--- Given data Enclosed Below ---
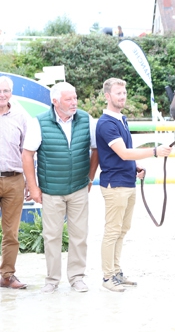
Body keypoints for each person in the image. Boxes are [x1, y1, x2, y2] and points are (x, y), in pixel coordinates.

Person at [97, 78, 172, 292]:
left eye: (124, 92)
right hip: (116, 185)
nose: (122, 96)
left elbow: (124, 155)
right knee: (112, 231)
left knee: (122, 230)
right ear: (108, 96)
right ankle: (107, 277)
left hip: (127, 181)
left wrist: (135, 166)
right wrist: (155, 151)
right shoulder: (107, 123)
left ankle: (116, 271)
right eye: (118, 93)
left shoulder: (121, 119)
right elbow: (123, 152)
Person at [22, 82, 99, 294]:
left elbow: (96, 149)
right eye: (68, 99)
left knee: (79, 235)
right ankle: (52, 280)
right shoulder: (39, 123)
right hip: (51, 190)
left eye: (75, 98)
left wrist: (90, 178)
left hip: (79, 188)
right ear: (55, 101)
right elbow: (27, 154)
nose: (74, 102)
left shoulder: (86, 119)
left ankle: (77, 278)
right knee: (52, 236)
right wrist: (34, 188)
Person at [0, 76, 29, 290]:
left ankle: (7, 275)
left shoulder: (21, 116)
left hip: (14, 180)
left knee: (11, 233)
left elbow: (27, 152)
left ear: (11, 93)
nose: (2, 95)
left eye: (6, 91)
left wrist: (30, 180)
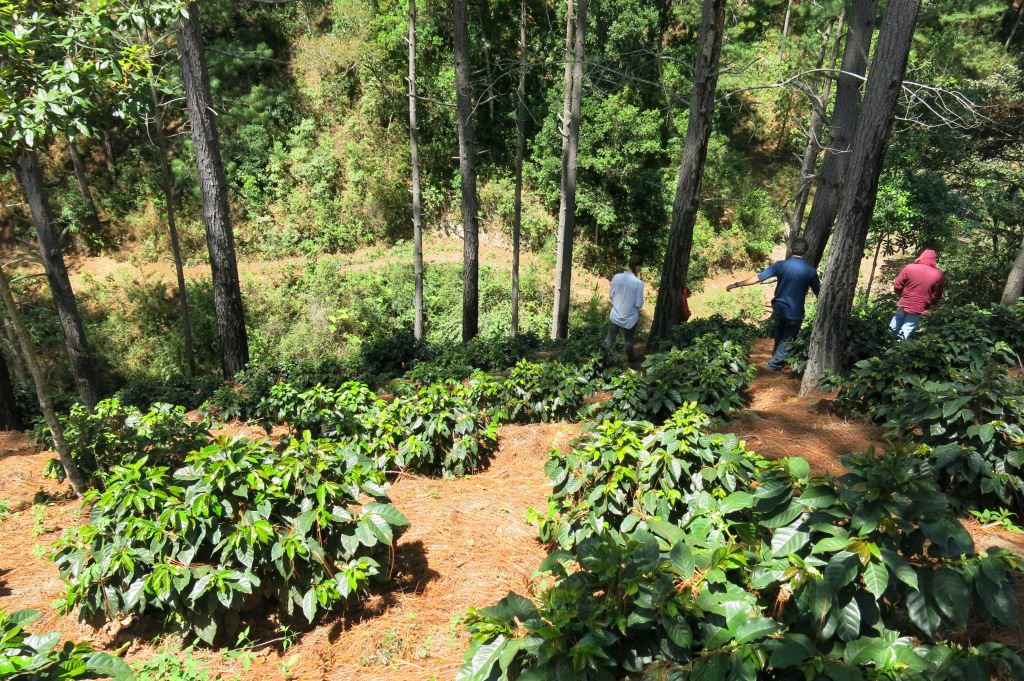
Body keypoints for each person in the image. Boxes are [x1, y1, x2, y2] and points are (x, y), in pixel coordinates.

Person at [726, 237, 820, 371]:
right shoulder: (810, 271)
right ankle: (774, 363)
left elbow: (758, 278)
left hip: (779, 308)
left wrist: (736, 284)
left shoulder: (780, 265)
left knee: (779, 333)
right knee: (787, 338)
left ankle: (776, 359)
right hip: (795, 312)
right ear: (806, 251)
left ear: (791, 249)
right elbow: (819, 293)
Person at [890, 249, 943, 341]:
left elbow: (897, 285)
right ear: (934, 259)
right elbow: (937, 294)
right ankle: (898, 346)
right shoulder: (938, 274)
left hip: (905, 301)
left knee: (897, 318)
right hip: (920, 306)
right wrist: (929, 303)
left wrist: (902, 295)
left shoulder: (909, 268)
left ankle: (886, 339)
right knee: (908, 325)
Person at [604, 254, 644, 362]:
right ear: (637, 267)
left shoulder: (617, 277)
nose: (640, 269)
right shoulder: (639, 283)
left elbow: (611, 295)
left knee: (609, 339)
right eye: (640, 267)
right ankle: (631, 360)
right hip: (630, 318)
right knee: (628, 341)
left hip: (615, 315)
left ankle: (600, 359)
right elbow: (639, 304)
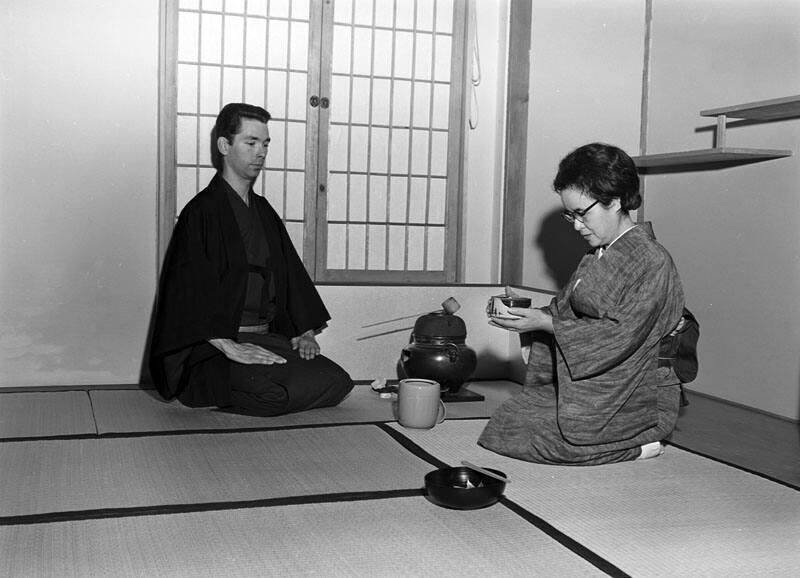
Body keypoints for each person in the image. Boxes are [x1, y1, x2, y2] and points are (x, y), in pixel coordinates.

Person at [479, 143, 685, 465]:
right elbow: (563, 310)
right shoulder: (596, 256)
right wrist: (525, 317)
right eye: (570, 215)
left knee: (551, 443)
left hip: (636, 392)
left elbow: (620, 336)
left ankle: (641, 445)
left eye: (581, 214)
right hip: (594, 382)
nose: (576, 226)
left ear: (614, 201)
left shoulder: (653, 261)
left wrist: (546, 324)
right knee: (507, 421)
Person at [149, 103, 353, 416]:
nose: (261, 152)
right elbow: (185, 292)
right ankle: (209, 387)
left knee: (338, 382)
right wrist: (230, 346)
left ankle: (244, 383)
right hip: (214, 346)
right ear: (224, 145)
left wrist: (304, 332)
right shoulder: (201, 212)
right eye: (251, 142)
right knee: (275, 394)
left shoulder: (265, 212)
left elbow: (291, 278)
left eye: (265, 144)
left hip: (267, 339)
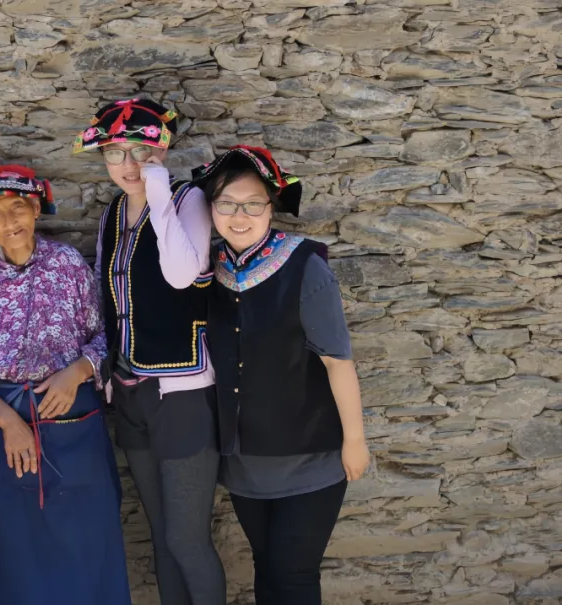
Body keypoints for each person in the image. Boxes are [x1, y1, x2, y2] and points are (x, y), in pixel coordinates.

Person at [190, 145, 371, 605]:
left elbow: (337, 360)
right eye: (227, 203)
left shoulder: (304, 266)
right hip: (244, 463)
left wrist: (354, 440)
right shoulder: (206, 268)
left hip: (310, 458)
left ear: (271, 207)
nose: (239, 216)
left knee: (292, 576)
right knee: (267, 571)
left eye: (253, 204)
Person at [0, 165, 131, 605]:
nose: (9, 222)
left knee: (82, 536)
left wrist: (77, 373)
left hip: (73, 420)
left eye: (17, 208)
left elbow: (102, 336)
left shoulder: (67, 264)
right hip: (1, 420)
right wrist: (7, 421)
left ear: (35, 210)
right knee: (3, 538)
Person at [72, 99, 226, 605]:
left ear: (162, 149)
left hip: (182, 391)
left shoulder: (188, 200)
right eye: (115, 153)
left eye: (140, 151)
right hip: (131, 391)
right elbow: (107, 298)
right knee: (160, 534)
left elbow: (182, 274)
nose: (129, 165)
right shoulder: (113, 213)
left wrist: (159, 190)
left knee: (187, 539)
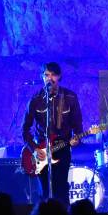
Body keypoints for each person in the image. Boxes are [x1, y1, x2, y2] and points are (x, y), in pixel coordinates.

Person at [22, 62, 83, 206]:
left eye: (53, 75)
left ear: (59, 76)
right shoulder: (35, 100)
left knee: (61, 188)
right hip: (41, 149)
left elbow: (78, 125)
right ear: (42, 77)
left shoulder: (70, 97)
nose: (50, 78)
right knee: (45, 191)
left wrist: (77, 138)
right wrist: (35, 149)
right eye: (46, 75)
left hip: (62, 148)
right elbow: (25, 130)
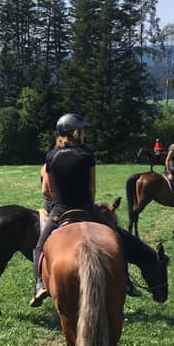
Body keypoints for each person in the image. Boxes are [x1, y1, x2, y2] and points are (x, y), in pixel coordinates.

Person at [30, 113, 140, 307]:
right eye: (82, 131)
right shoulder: (87, 154)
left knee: (39, 246)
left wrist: (57, 200)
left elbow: (45, 189)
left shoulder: (51, 155)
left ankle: (39, 284)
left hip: (59, 211)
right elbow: (92, 187)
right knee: (117, 238)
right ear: (74, 132)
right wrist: (88, 204)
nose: (84, 135)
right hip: (86, 208)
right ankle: (126, 280)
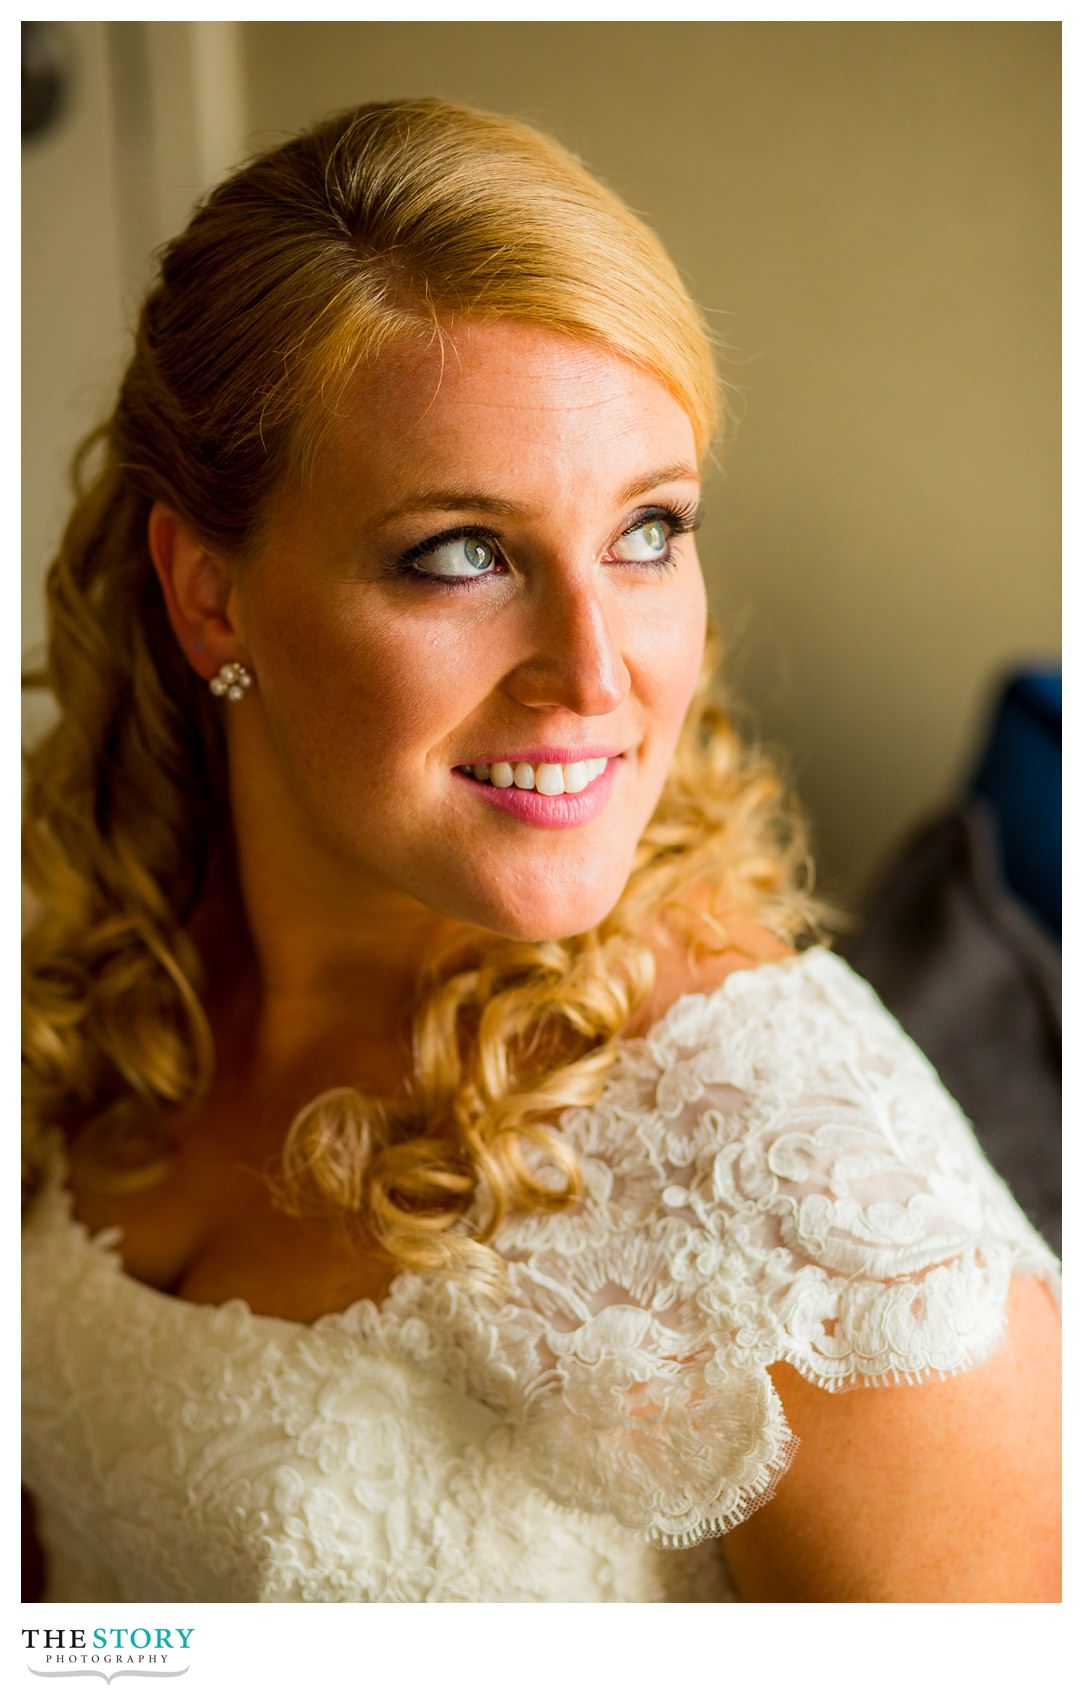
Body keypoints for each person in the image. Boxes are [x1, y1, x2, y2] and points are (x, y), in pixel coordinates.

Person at [22, 96, 1060, 1605]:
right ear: (208, 595)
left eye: (649, 531)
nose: (594, 670)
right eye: (462, 553)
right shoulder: (111, 975)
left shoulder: (824, 1219)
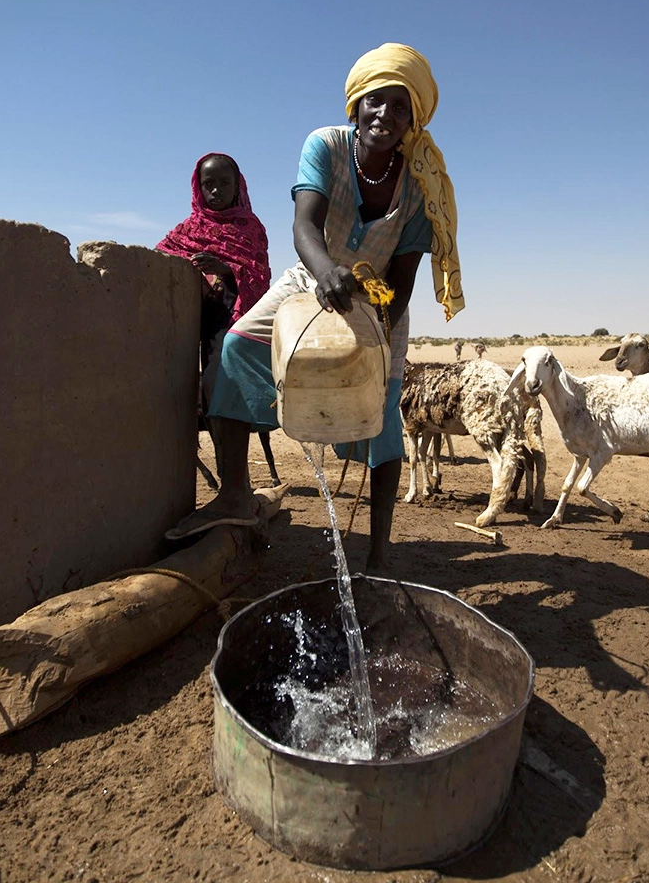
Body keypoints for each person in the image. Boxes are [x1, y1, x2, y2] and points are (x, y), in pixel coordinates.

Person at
--- End of Enclosed Given data ---
_What to work on:_ Everything from the line with "right shoulder: (111, 975)" through the end of the records above, both ends included, is to be reproduced exactly, and nothing outside that span; the pictures are to be dropped.

_Answer box:_
right shoulder: (111, 975)
left shoulder: (824, 1219)
Body keypoints for each person in the image. Boxes are [x1, y1, x2, y2] and points are (x, y), in pixel coordinates.

Person at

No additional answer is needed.